Deputy Secretary of State Wendy Sherman will travel to China from Sunday to hold talks with Foreign Minister Wang Yi and others, the State Department said, making it the highest-level visit by a U.S. official to China in months.
Sherman's two-day trip to Tianjin, which comes as part of her ongoing Asia tour, may lay the groundwork for a potential face-to-face summit between U.S. President Joe Biden and Chinese President Xi Jinping amid increasing rivalry between the two countries. If realized, it would be the first in-person meeting of the two leaders since Biden took office in January.
The planned discussions are "part of ongoing U.S. efforts to hold candid exchanges" with Chinese officials to advance U.S. interests and values and to "responsibly manage the relationship," the department said Wednesday in a press release.
The deputy secretary will also discuss areas where the United States has "serious concerns" about Beijing's actions, as well as areas where U.S. interests align, it added.
A Chinese Foreign Ministry spokesperson said Sherman's visit was arranged based on a proposal from the United States, according to the official Xinhua News Agency.
Sherman's itinerary for her Asia trip initially only mentioned Japan, South Korea and Mongolia. However, the State Department added Wednesday that she will also travel to Oman on Tuesday after staying in the northeastern Chinese city of Tianjin.
The department's spokesman Ned Price told a press conference later in the day that Washington has decided to move ahead with the senior-level engagement with Chinese officials as it expects the upcoming talks have the potential to be "substantive and constructive."
"The deputy intends for this engagement to show and to demonstrate to the PRC what responsible and healthy competition can look like," Price said, using the acronym of the People's Republic of China.
While the United States welcomes "stiff competition" with the world's second-largest economy, it wants to ensure the rules of the game are clearly defined and enforced, and that there are "guardrails" so that "competition doesn't spill over into something more dangerous including, at worst, conflict," Price added.
The United States and China have been at odds over a number of issues, including Beijing's alleged human rights abuses in Xinjiang, its crackdown on democracy in Hong Kong, its posing of security challenges to Taiwan and its assertiveness in the East and South China seas.
The first high-level in-person contact between the two countries under Biden's presidency took place in March in Alaska, joined by Secretary of State Antony Blinken and National Security Adviser Jake Sullivan from the United States as well as China's top diplomat Yang Jiechi and Wang.

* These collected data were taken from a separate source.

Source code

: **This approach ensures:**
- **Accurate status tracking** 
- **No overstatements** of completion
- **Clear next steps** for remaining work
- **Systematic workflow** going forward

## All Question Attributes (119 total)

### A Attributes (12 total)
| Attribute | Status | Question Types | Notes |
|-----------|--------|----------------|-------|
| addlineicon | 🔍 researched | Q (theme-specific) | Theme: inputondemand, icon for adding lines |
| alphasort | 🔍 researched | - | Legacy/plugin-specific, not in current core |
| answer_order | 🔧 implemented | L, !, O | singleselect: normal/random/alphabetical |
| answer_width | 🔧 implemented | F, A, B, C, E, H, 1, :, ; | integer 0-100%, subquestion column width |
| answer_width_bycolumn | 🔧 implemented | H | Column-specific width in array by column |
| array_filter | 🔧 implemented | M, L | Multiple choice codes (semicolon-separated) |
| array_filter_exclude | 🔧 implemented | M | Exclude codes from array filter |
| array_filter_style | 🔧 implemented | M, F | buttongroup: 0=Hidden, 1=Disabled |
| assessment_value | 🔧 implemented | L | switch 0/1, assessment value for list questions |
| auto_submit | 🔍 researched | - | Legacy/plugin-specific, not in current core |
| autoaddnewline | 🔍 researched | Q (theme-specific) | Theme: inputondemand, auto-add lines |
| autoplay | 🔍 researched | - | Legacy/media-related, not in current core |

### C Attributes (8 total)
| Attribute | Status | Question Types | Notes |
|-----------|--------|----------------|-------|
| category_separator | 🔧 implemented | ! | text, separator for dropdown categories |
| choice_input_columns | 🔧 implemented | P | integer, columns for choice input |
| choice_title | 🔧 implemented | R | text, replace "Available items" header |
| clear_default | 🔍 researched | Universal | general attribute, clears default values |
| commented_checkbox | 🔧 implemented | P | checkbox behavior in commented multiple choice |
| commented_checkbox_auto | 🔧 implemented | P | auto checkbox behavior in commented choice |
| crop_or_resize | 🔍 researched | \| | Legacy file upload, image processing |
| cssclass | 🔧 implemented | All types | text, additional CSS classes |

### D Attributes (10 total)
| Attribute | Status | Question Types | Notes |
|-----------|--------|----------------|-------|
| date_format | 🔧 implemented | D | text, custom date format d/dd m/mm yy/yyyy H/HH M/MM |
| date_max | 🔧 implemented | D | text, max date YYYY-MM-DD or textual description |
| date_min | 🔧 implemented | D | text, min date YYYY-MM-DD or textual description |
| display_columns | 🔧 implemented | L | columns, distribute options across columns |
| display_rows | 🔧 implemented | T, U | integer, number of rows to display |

At the time, the top diplomats engaged in rare sparring in front of TV cameras over their differing visions for the international order and their respective positions on human rights and democracy issues, among other topics.
In April, U.S. climate envoy John Kerry traveled to Shanghai for discussions with his counterpart on tackling climate change, becoming the first senior official under the Biden administration to visit China.

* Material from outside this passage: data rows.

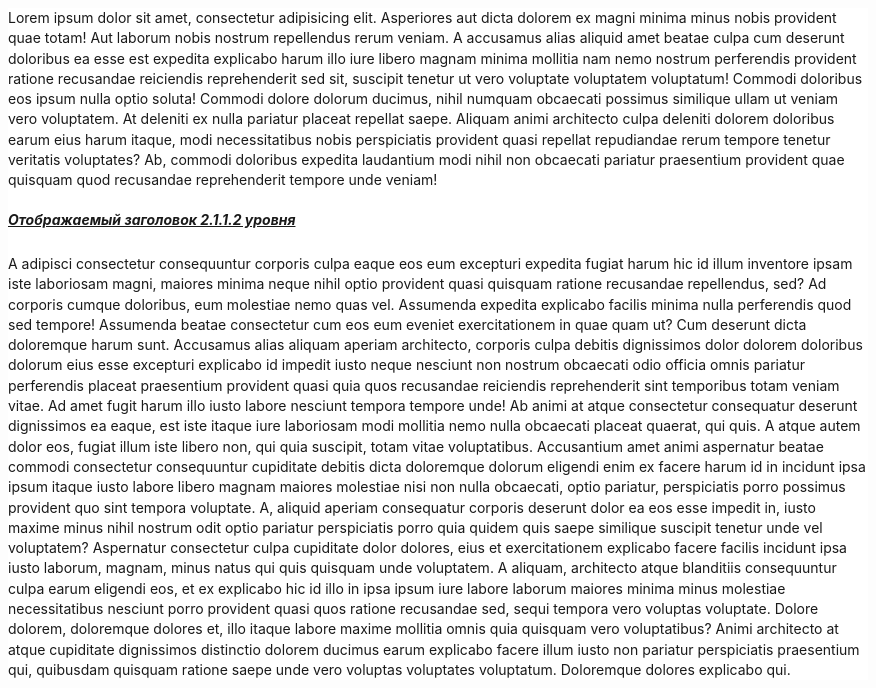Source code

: Lorem ipsum dolor sit amet, consectetur adipisicing elit. Asperiores aut dicta dolorem ex magni minima minus nobis provident quae totam!
Aut laborum nobis nostrum repellendus rerum veniam. A accusamus alias aliquid amet beatae culpa cum deserunt doloribus ea esse est expedita
explicabo harum illo iure libero magnam minima mollitia nam nemo nostrum perferendis provident ratione recusandae reiciendis reprehenderit
sed sit, suscipit tenetur ut vero voluptate voluptatem voluptatum! Commodi doloribus eos ipsum nulla optio soluta! Commodi dolore dolorum
ducimus, nihil numquam obcaecati possimus similique ullam ut veniam vero voluptatem. At deleniti ex nulla pariatur placeat repellat saepe.
Aliquam animi architecto culpa deleniti dolorem doloribus earum eius harum itaque, modi necessitatibus nobis perspiciatis provident quasi
repellat repudiandae rerum tempore tenetur veritatis voluptates? Ab, commodi doloribus expedita laudantium modi nihil non obcaecati pariatur
praesentium provident quae quisquam quod recusandae reprehenderit tempore unde veniam!

##### [Отображаемый заголовок 2.1.1.2 уровня](heading-2.1.1.2 "Заголовок 2.1.1.2 для меню")

A adipisci consectetur consequuntur corporis culpa
eaque eos eum excepturi expedita fugiat harum hic id illum inventore ipsam iste laboriosam magni, maiores minima neque nihil optio provident
quasi quisquam ratione recusandae repellendus, sed? Ad corporis cumque doloribus, eum molestiae nemo quas vel. Assumenda expedita explicabo
facilis minima nulla perferendis quod sed tempore! Assumenda beatae consectetur cum eos eum eveniet exercitationem in quae quam ut?
Cum deserunt dicta doloremque harum sunt. Accusamus alias aliquam aperiam architecto, corporis culpa debitis dignissimos dolor dolorem
doloribus dolorum eius esse excepturi explicabo id impedit iusto neque nesciunt non nostrum obcaecati odio officia omnis pariatur
perferendis placeat praesentium provident quasi quia quos recusandae reiciendis reprehenderit sint temporibus totam veniam vitae.
Ad amet fugit harum illo iusto labore nesciunt tempora tempore unde! Ab animi at atque consectetur consequatur deserunt dignissimos
ea eaque, est iste itaque iure laboriosam modi mollitia nemo nulla obcaecati placeat quaerat, qui quis. A atque autem dolor eos, fugiat
illum iste libero non, qui quia suscipit, totam vitae voluptatibus. Accusantium amet animi aspernatur beatae commodi consectetur consequuntur
cupiditate debitis dicta doloremque dolorum eligendi enim ex facere harum id in incidunt ipsa ipsum itaque iusto labore libero magnam maiores
molestiae nisi non nulla obcaecati, optio pariatur, perspiciatis porro possimus provident quo sint tempora voluptate. A, aliquid aperiam
consequatur corporis deserunt dolor ea eos esse impedit in, iusto maxime minus nihil nostrum odit optio pariatur perspiciatis porro quia quidem
quis saepe similique suscipit tenetur unde vel voluptatem? Aspernatur consectetur culpa cupiditate dolor dolores, eius et exercitationem explicabo
facere facilis incidunt ipsa iusto laborum, magnam, minus natus qui quis quisquam unde voluptatem. A aliquam, architecto atque blanditiis
consequuntur culpa earum eligendi eos, et ex explicabo hic id illo in ipsa ipsum iure labore laborum maiores minima minus molestiae necessitatibus
nesciunt porro provident quasi quos ratione recusandae sed, sequi tempora vero voluptas voluptate. Dolore dolorem, doloremque dolores et, illo
itaque labore maxime mollitia omnis quia quisquam vero voluptatibus? Animi architecto at atque cupiditate dignissimos distinctio dolorem ducimus
earum explicabo facere illum iusto non pariatur perspiciatis praesentium qui, quibusdam quisquam ratione saepe unde vero voluptas voluptates
voluptatum. Doloremque dolores explicabo qui.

Price said the United States, including through the Alaska meeting and other bilateral engagements, is seeking to determine "how we can most effectively ensure that the (bilateral) relationship is conducted on a level playing field, that those guardrails are there, and that it is managed responsibly."
But tense exchanges may be expected again in the upcoming meeting in Tianjin, with Xinhua reporting that Beijing plans to demand the U.S. side stop interfering in China's "internal affairs" and harming its interests.